You will get the following screen. Observe that multiple output networks are created, one per Target GO category that you specified, because we selected the Multiple tabs option. The resulting GO subnetworks will be labeled with the name you set for the analysis and the target GO ID number. Try some other settings and options. In most cases, PiNGO will stop you if you're about to do something wrong. Still, there are several peculiarities and potential pitfalls you should keep in mind while using PiNGO. Please look at the Manual and the FAQ for more details.

Tutorial 2

Step1

Now let’s use a custom network loaded from a file. We’ll use an artificial network with artificial annotation categories and ontology structure, to demonstrate PiNGO’s use on non-GO ontology structures. First make a network file like this (make sure the genes are separated by tabs) and save it as test3_network.txt :

gene1 gene2

gene1 gene3

gene1 gene4

gene1 gene5

gene2 gene3

gene2 gene4

gene2 gene5

gene3 gene4

gene3 gene5

gene4 gene5

gene6 gene7

gene6 gene8

gene6 gene9

gene6 gene10

gene7 gene8

gene7 gene9

gene7 gene10

gene8 gene9

gene8 gene10

gene9 gene10

gene11 gene1

gene11 gene2

gene11 gene3

gene11 gene4

gene11 gene5

gene12 gene6

gene12 gene7

gene12 gene8

gene12 gene9

gene12 gene10

Make a custom ontology file that contains 4 categories (test3_ontology.txt):

(curator=me)(type=custom)

1 = cat1

2 = cat2 [isa: 1 ]

3 = cat3 [isa: 1 ]

4 = cat4 [isa: 3 ]

and an annotation file like this (test3_annotation.txt):

(species=weird)(type=custom)(curator=me)

gene1 = 2

gene2 = 2

gene3 = 2

gene4 = 2

gene5 = 2

gene6 = 4

gene7 = 4

gene8 = 4

gene9 = 4

gene10 = 4

So basically you’ve defined two clusters of 5 nodes that are completely interconnected (nodes 1-5 and 6-10), with different annotations (2 and 4 respectively).

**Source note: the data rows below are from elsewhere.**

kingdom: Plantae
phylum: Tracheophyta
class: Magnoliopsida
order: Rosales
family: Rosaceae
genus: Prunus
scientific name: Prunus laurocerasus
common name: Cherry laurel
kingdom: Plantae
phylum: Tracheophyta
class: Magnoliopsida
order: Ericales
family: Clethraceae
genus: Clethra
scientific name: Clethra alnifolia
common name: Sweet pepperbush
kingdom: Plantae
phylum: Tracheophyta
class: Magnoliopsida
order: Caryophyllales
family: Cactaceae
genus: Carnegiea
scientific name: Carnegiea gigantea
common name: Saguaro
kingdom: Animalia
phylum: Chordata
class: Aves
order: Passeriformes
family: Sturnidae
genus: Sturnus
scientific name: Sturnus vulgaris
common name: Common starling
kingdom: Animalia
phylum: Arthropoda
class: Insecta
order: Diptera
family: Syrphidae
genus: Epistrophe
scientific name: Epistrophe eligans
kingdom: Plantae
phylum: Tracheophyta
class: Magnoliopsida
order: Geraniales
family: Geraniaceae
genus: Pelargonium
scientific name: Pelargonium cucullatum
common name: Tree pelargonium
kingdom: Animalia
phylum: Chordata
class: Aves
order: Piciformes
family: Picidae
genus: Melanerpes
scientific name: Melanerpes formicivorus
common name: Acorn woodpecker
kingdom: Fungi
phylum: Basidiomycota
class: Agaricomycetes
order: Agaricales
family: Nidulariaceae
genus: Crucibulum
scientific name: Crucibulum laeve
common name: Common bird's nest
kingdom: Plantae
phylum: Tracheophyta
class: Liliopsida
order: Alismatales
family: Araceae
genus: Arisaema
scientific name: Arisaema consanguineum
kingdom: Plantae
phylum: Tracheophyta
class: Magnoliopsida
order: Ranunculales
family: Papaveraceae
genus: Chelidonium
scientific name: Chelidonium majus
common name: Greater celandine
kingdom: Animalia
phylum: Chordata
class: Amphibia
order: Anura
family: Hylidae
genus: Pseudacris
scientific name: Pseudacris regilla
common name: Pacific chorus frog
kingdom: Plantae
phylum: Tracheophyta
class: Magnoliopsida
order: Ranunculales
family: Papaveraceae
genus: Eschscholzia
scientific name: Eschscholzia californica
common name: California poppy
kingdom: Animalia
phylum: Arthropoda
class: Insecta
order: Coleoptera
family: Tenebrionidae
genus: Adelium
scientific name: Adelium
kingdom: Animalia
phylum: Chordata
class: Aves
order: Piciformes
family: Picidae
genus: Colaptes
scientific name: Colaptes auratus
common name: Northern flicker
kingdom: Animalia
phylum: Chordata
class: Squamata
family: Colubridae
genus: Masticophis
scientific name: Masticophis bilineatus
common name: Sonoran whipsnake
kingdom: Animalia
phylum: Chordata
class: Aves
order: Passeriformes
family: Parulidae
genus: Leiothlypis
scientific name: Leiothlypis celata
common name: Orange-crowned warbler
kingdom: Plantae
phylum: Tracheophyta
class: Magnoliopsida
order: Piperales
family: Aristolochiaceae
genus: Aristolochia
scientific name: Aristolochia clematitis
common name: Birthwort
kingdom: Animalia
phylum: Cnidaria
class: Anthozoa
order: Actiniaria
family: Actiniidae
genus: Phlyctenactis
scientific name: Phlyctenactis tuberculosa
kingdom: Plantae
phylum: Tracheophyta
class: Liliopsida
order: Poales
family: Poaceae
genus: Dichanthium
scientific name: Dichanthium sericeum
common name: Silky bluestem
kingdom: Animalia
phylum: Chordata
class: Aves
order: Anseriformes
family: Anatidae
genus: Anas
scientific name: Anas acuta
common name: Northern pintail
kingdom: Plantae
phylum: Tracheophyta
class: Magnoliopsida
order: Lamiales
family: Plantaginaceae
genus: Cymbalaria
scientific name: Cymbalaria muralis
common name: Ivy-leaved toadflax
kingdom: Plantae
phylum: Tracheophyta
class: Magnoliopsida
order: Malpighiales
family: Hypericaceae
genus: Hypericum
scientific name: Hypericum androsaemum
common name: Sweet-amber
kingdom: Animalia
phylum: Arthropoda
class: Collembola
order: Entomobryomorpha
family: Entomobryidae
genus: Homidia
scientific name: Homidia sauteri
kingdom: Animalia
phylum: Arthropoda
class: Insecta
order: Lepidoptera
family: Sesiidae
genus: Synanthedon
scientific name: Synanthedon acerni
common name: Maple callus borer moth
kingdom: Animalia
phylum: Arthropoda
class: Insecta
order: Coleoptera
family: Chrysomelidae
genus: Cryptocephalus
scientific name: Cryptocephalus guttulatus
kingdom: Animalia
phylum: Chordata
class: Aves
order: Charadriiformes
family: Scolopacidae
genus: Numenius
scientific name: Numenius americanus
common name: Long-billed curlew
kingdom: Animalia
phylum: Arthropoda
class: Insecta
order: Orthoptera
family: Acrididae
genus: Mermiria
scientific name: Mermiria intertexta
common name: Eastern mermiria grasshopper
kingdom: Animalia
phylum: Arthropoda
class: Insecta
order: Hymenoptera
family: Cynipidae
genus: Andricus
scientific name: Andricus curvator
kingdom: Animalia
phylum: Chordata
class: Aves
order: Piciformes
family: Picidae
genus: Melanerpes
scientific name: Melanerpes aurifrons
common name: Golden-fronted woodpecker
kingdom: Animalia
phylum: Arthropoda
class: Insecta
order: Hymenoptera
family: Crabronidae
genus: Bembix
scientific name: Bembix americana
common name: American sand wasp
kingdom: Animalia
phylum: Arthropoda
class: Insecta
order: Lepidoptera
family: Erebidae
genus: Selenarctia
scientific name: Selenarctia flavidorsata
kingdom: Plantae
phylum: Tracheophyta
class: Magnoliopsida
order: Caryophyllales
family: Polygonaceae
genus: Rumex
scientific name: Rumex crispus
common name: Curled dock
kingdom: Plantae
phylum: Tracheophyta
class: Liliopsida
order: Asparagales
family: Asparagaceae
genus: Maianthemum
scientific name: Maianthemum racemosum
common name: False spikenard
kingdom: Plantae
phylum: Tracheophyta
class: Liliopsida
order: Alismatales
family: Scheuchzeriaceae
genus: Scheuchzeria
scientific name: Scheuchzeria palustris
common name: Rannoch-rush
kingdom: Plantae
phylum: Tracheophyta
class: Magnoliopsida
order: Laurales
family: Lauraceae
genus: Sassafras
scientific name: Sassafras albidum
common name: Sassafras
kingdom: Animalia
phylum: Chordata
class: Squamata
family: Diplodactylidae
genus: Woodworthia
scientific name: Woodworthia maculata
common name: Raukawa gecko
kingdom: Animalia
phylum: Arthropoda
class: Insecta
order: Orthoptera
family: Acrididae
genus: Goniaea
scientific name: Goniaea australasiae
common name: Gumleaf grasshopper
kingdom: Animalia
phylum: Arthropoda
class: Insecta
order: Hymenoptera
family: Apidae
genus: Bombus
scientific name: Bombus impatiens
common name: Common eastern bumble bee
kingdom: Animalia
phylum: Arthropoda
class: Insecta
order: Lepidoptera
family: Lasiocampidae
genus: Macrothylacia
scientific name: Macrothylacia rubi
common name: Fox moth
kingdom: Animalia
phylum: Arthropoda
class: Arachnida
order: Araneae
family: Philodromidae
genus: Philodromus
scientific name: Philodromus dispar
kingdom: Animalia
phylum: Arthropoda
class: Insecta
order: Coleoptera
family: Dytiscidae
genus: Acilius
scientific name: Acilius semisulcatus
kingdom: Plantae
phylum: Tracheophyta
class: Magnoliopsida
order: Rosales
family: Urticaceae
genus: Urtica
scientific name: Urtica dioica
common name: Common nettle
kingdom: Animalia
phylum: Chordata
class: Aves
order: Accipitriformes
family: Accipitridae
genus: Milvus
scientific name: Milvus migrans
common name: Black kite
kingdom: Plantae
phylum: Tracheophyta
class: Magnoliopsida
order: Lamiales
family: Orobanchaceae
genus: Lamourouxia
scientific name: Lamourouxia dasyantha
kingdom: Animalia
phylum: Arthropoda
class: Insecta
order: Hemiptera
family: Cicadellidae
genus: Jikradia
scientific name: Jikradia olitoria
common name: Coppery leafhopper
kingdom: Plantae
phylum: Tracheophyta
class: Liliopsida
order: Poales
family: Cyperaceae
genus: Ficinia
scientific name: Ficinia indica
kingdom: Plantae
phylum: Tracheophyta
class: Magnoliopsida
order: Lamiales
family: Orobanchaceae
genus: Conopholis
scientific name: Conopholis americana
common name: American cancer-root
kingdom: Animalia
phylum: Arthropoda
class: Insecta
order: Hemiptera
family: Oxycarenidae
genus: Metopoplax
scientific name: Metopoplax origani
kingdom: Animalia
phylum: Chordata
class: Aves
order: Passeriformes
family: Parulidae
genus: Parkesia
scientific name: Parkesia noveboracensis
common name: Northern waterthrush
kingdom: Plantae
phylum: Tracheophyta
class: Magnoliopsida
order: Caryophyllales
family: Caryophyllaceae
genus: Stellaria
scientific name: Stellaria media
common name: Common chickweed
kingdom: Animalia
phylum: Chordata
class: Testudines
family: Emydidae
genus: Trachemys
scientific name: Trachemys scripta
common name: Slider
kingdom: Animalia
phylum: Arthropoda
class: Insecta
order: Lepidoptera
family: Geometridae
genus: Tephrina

Two unknown genes, 11 and 12, are linked to the first and second cluster, respectively. Specify the custom files you just made in the right dropdown boxes under Custom... , and set the other settings as in the figure below. Notice that nothing is specified in the Start categories box, this means that we want to take into account all genes as potential candidates. Press Start...

You’ll get the following result. A PiNGO network calculated from custom network files has its own visual style (called PiNGO Style for <network name> in Cytoscape’s Vizmapper), mapping attributes such as p-values and number of genes belonging to the target GO category in the neighborhood of a candidate gene to the color and the size of the nodes, respectively. Uncolored nodes are nodes that are annotated to the Target GO category and that are linked to a newly discovered candidate gene in the original network. Colored nodes represent candidate genes that are predicted to be associated to the target GO category at the chosen significance level. In case multiple p-values are calculated for a given node, e.g. for different target categories or different subcategories of a target category, the color of the node corresponds to the minimum (most significant) p-value obtained. More significant p-values give rise to more orange colored nodes (see also the Color Legend panel). In this case, node 11 is the only candidate gene discovered, as expected. Notice the star topology of the output: we’ve chosen the option Star network which does not display network connections between neighbors of candidate genes. If you'd like another layout, e.g. hierarchical, select the corresponding option from the Cytoscape Visualization menu.

Step 2

Now fill in 3 as a Target GO category and leave the Start Filter GO category field blank. PiNGO will now consider genes already annotated to category 3 as potential target genes. Press Start... Genes 6-10 are predicted to be part of cat3 and cat4. Note that the whole cluster was originally annotated to cat4 and cat4 is a subcategory of cat3, so all of them are annotated to cat3 as well in the original annotation, since annotations propagate upwards through the hierarchy. However, this has no influence on the results since the annotation of the candidate genes themselves is not taken into account while making predictions. Gene 12 is also predicted to be part of cat4, as expected.